Trying to fit the opioid crisis into a genre arc is especially hard, I think, because Hollywood’s tendency is to point a finger at a single villain and make everyone else victims, and that doesn’t quite work here. It would be heinously wrong to call Purdue, OxyContin, and especially the Sacklers “scapegoats” for the crisis; they are in fact largely responsible for it, thanks to incredible disregard for the lives of others, and should be treated accordingly.
Yet the half-million dead and their grieving families across America aren’t suffering purely because some isolated rich people decided to take advantage of them. The tendency to overwhelmingly focus on the Sacklers risks suggesting that if they could be punished, the problem would be solved. But there’s far more to it than that. This is not a war story.
That’s why, in the end, All the Beauty and the Bloodshed is such a monumental achievement and still by far the greatest of the current crop of opioid movies. Poitras and Goldin weave together Goldin’s activism and her addiction to opioids with some surprising strands. There’s Goldin’s photographs, particularly The Ballad of Sexual Dependency, in which she chronicled the lives of friends, many of whom died from drugs or HIV-related illnesses. There’s the story of Goldin’s family, and in particular her sister, who was repeatedly institutionalized and died at an early age due, in part, Goldin says, to her parents’ unwillingness to acknowledge what their children needed to flourish.
These are not matters that obviously relate to one another, except that they all happened to Goldin. But the juxtaposition creates meaning, especially framed within Goldin’s (successful) attempts to force major art museums like the Guggenheim and the Tate to remove the Sackler name from their galleries and stop taking money from the family.
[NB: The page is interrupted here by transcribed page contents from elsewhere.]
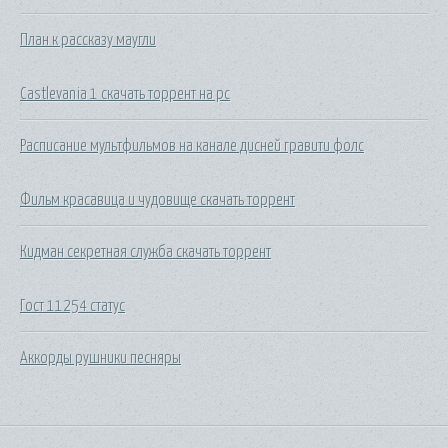
План к рассказу маугли
Castlevania 1 скачать торрент на pc
Расписание мультфильмов на канале дисней гравити фолс
Фильм красавица и чудовище скачать торрент
Кидман секретная служба скачать торрент
Гост 11254 статус
Аккорды рушники песняры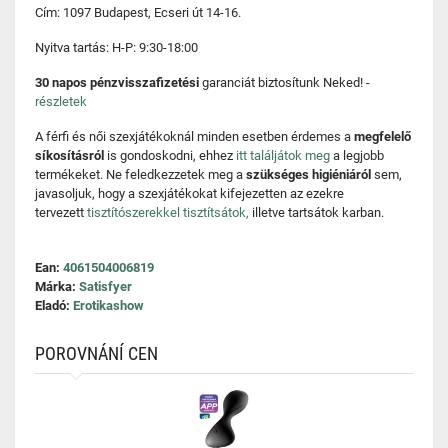
Cím: 1097 Budapest, Ecseri út 14-16.
Nyitva tartás: H-P: 9:30-18:00
30 napos pénzvisszafizetési
garanciát biztosítunk Neked! -
részletek
A férfi és női szexjátékoknál minden esetben érdemes a
megfelelő
síkosításról
is gondoskodni, ehhez
itt találjátok meg
a legjobb
termékeket. Ne feledkezzetek meg a
szükséges higiéniáról
sem,
javasoljuk, hogy a szexjátékokat kifejezetten az ezekre
tervezett
tisztítószerekkel tisztítsátok,
illetve tartsátok karban.
Ean:
4061504006819
Márka:
Satisfyer
Eladó:
Erotikashow
POROVNÁNÍ CEN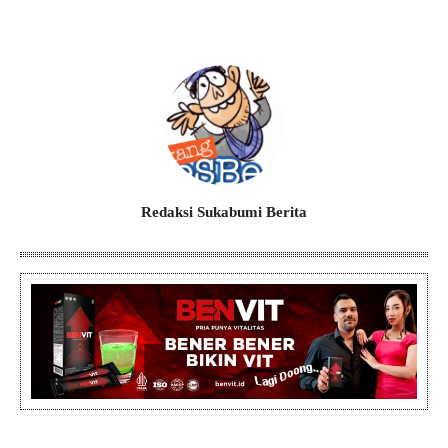
Redaksi Sukabumi Berita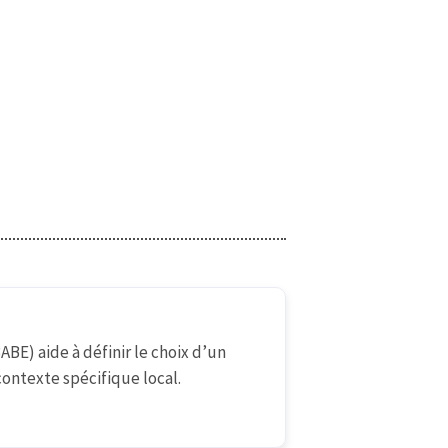
E) aide à définir le choix d’un
ontexte spécifique local.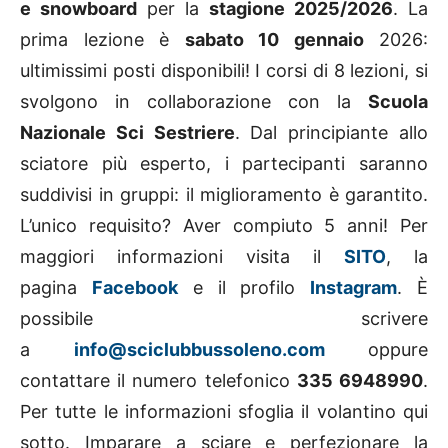
e snowboard
per la
stagione 2025/2026
. La
prima lezione è
sabato 10 gennaio
2026:
ultimissimi posti disponibili! I corsi di 8 lezioni, si
svolgono in collaborazione con la
Scuola
Nazionale Sci Sestriere
. Dal principiante allo
sciatore più esperto, i partecipanti saranno
suddivisi in gruppi: il miglioramento è garantito.
L’unico requisito? Aver compiuto 5 anni! Per
maggiori informazioni visita il
SITO
, la
pagina
Facebook
e il profilo
Instagram
. È
possibile scrivere
a
info@sciclubbussoleno.com
oppure
contattare il numero telefonico
335 6948990
.
Per tutte le informazioni sfoglia il volantino qui
sotto. Imparare a sciare e perfezionare la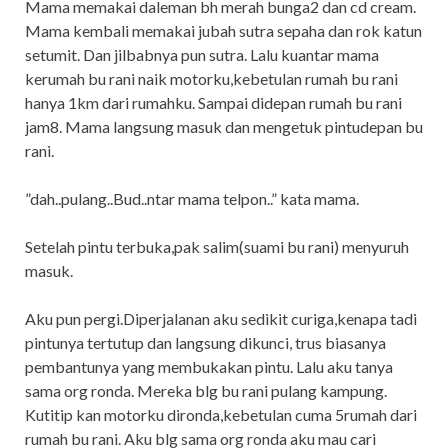
Mama memakai daleman bh merah bunga2 dan cd cream.
Mama kembali memakai jubah sutra sepaha dan rok katun
setumit. Dan jilbabnya pun sutra. Lalu kuantar mama
kerumah bu rani naik motorku,kebetulan rumah bu rani
hanya 1km dari rumahku. Sampai didepan rumah bu rani
jam8. Mama langsung masuk dan mengetuk pintudepan bu
rani.
”dah..pulang..Bud..ntar mama telpon..” kata mama.
Setelah pintu terbuka,pak salim(suami bu rani) menyuruh
masuk.
Aku pun pergi.Diperjalanan aku sedikit curiga,kenapa tadi
pintunya tertutup dan langsung dikunci, trus biasanya
pembantunya yang membukakan pintu. Lalu aku tanya
sama org ronda. Mereka blg bu rani pulang kampung.
Kutitip kan motorku dironda,kebetulan cuma 5rumah dari
rumah bu rani. Aku blg sama org ronda aku mau cari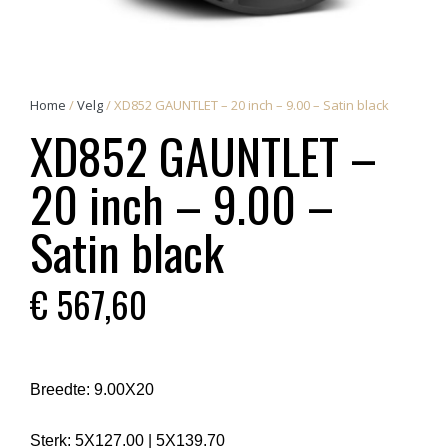
Home
/
Velg
/ XD852 GAUNTLET – 20 inch – 9.00 – Satin black
XD852 GAUNTLET –
20 inch – 9.00 –
Satin black
€
567,60
Breedte:
9.00X20
Sterk:
5X127.00
|
5X139.70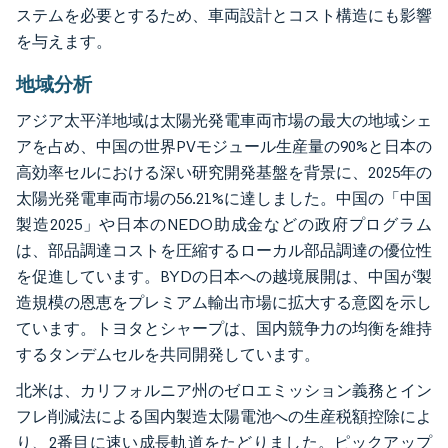
ステムを必要とするため、車両設計とコスト構造にも影響
を与えます。
地域分析
アジア太平洋地域は太陽光発電車両市場の最大の地域シェ
アを占め、中国の世界PVモジュール生産量の90%と日本の
高効率セルにおける深い研究開発基盤を背景に、2025年の
太陽光発電車両市場の56.21%に達しました。中国の「中国
製造2025」や日本のNEDO助成金などの政府プログラム
は、部品調達コストを圧縮するローカル部品調達の優位性
を促進しています。BYDの日本への越境展開は、中国が製
造規模の恩恵をプレミアム輸出市場に拡大する意図を示し
ています。トヨタとシャープは、国内競争力の均衡を維持
するタンデムセルを共同開発しています。
北米は、カリフォルニア州のゼロエミッション義務とイン
フレ削減法による国内製造太陽電池への生産税額控除によ
り、2番目に速い成長軌道をたどりました。ピックアップ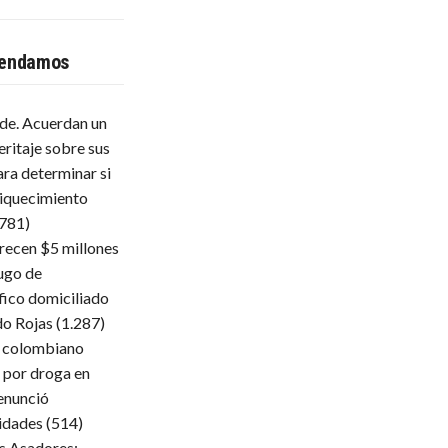
endamos
lde. Acuerdan un
eritaje sobre sus
ara determinar si
iquecimiento
.781)
frecen $5 millones
ugo de
fico domiciliado
do Rojas
(1.287)
 colombiano
 por droga en
enunció
ridades
(514)
s Asadores: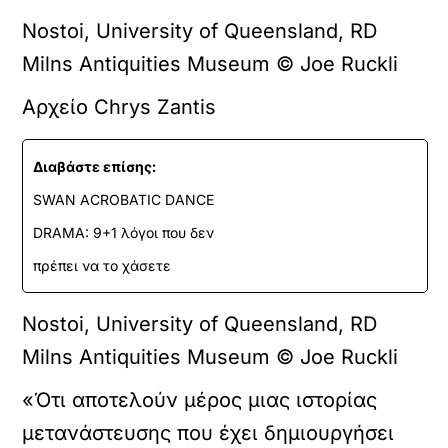
Nostoi, University of Queensland, RD
Milns Antiquities Museum © Joe Ruckli
Αρχείο Chrys Zantis
Διαβάστε επίσης:
SWAN ACROBATIC DANCE
DRAMA: 9+1 λόγοι που δεν
πρέπει να το χάσετε
Nostoi, University of Queensland, RD
Milns Antiquities Museum © Joe Ruckli
«Ότι αποτελούν μέρος μιας ιστορίας
μετανάστευσης που έχει δημιουργήσει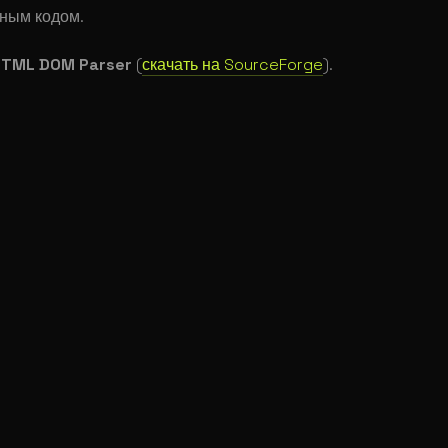
мным кодом.
HTML DOM Parser
(
скачать на SourceForge
).
e_html_dom/simple_html_dom.php'
);
liev.ru/redirect.php?link='
 .
 urlencode
(
$hrefValue
);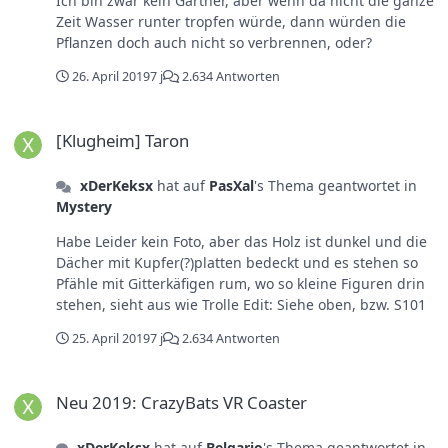
Ich bin zwar kein Gärtner, aber wenn da nicht die ganze
Zeit Wasser runter tropfen würde, dann würden die
Pflanzen doch auch nicht so verbrennen, oder?
26. April 2019
7 j
2.634 Antworten
[Klugheim] Taron
[Klugheim] Taron
xDerKeksx
hat auf
PasXal
's Thema geantwortet in
Mystery
Habe Leider kein Foto, aber das Holz ist dunkel und die
Dächer mit Kupfer(?)platten bedeckt und es stehen so
Pfähle mit Gitterkäfigen rum, wo so kleine Figuren drin
stehen, sieht aus wie Trolle Edit: Siehe oben, bzw. S101
25. April 2019
7 j
2.634 Antworten
Neu 2019: CrazyBats VR Coaster
Neu 2019: CrazyBats VR Coaster
xDerKeksx
hat auf
Belgario
's Thema geantwortet in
The Sacklers, and the kinds of people who profit in Pain Hustlers, can only be successful in the context of a social order that allows them to be. This requires systems that shield perpetrators from consequences, as long as they’re rich enough. It requires a public villainization of addicts. It requires a kind of delirious American optimism bent on burying anything that isn’t optimism, and a celebration of the wealthy. It of course requires a broken medical system that can be morally and ethically bankrupt. All the Beauty and the Bloodshed draws these themes through other sorts of public health crises, whether it’s HIV/AIDS or the (mis)treatment and deaths of queer people, or the immense need for better mental health care.
Poitras’s documentary best captures all of this, putting the crisis into its larger social and, one might say, spiritual roots. A society that pathologizes rather than cares for the weak, that stuffs what’s painful into a closet, can’t help but foster a crisis. Add some highly addictive drugs that stand to make some people very rich and you have a flame held to a puddle of gasoline. Nobody escapes the conflagration.
Pain Hustlers, Painkiller, and The Fall of the House of Usher are streaming on Netflix. Dopesick is streaming on Hulu. All the Beauty and the Bloodshed is streaming on Max.